---------- Extracted data ----------

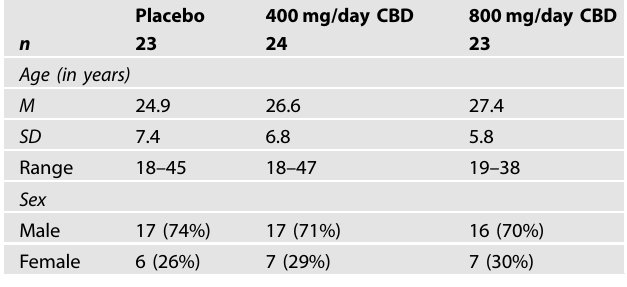
Table 1. Participant characteristics within treatment groups.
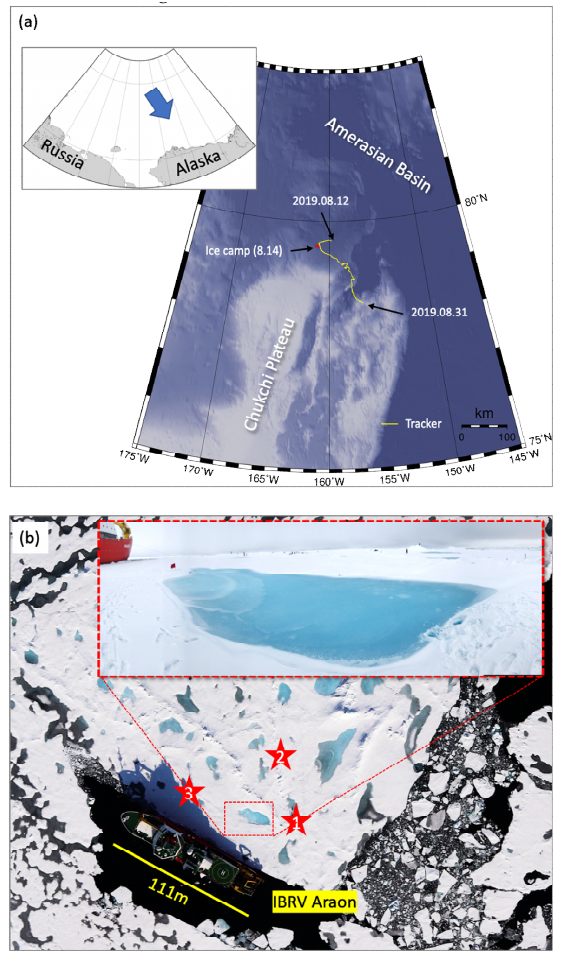
Figure 1. (a) Sea ice field campaign (ice camp) was carried on a large ice floe drifting in the marginal ice zone in the western Beaufort Sea in August 2019. Location of the ice camp on 12 August, 2019, is denoted as a red dot, while the drift of the ice floe is in yellow. (b) Surface of the ice floe, captured on a helicopter, contained hummocks and melt-ponds, which were frozen at the time of the campaign. (inlet). Red stars indicate the locations of ice coring sites. The length of ice breaker research vessel (IBRV) Araon is inserted for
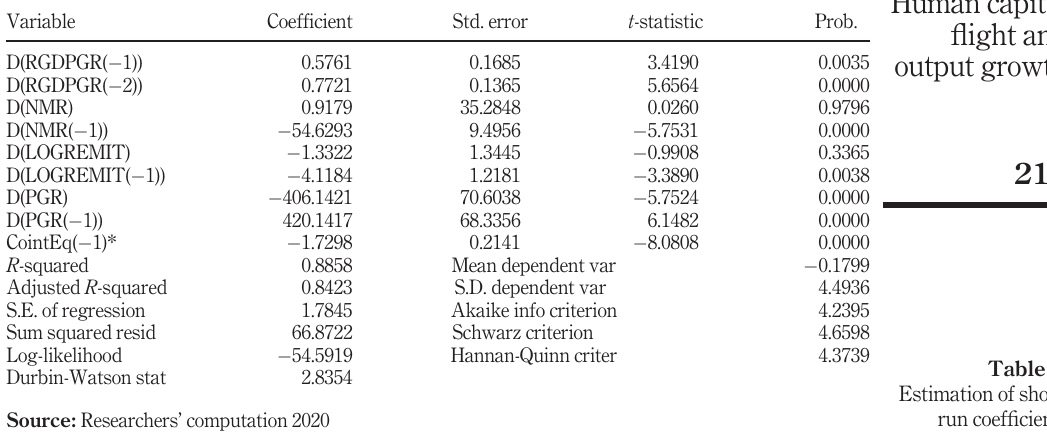
Table 5. Estimation of short-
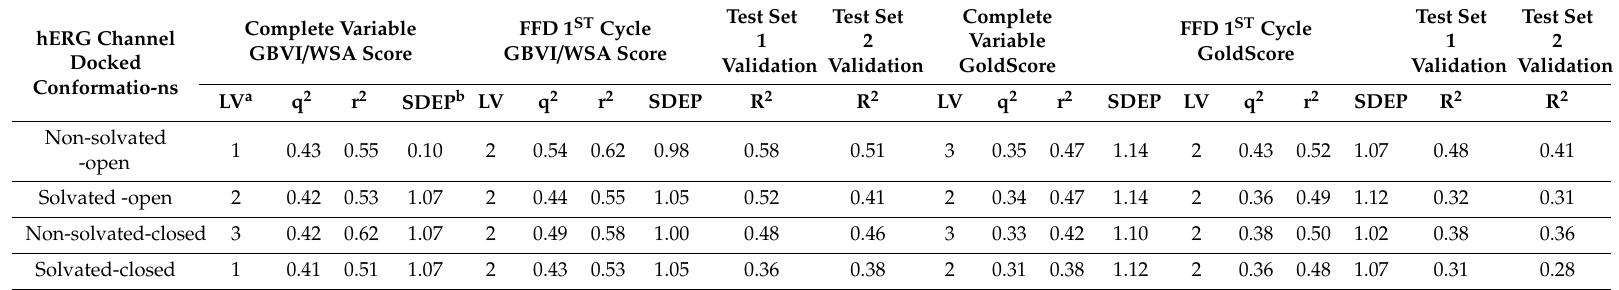
Table 2. Statistics of the PLS models based on various docked conformations up to first cycle of (Fractional Factorial Design) FFD. Bold values showing final model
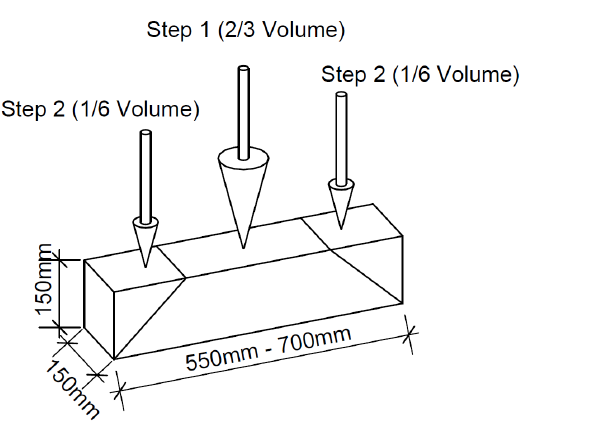
Figure 1. Preparation of samples according to standard EN 14651, the casting is performed in two steps, arrows denote filling areas.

----------

◆ **Your assignment**:
Return the records exactly as they stand, and drop every picture.

◆ **Solution**:
Table 1. Participant characteristics within treatment groups.
Figure 1. (a) Sea ice field campaign (ice camp) was carried on a large ice floe drifting in the marginal ice zone in the western Beaufort Sea in August 2019. Location of the ice camp on 12 August, 2019, is denoted as a red dot, while the drift of the ice floe is in yellow. (b) Surface of the ice floe, captured on a helicopter, contained hummocks and melt-ponds, which were frozen at the time of the campaign. (inlet). Red stars indicate the locations of ice coring sites. The length of ice breaker research vessel (IBRV) Araon is inserted for
Table 5. Estimation of short-
Table 2. Statistics of the PLS models based on various docked conformations up to first cycle of (Fractional Factorial Design) FFD. Bold values showing final model
Figure 1. Preparation of samples according to standard EN 14651, the casting is performed in two steps, arrows denote filling areas.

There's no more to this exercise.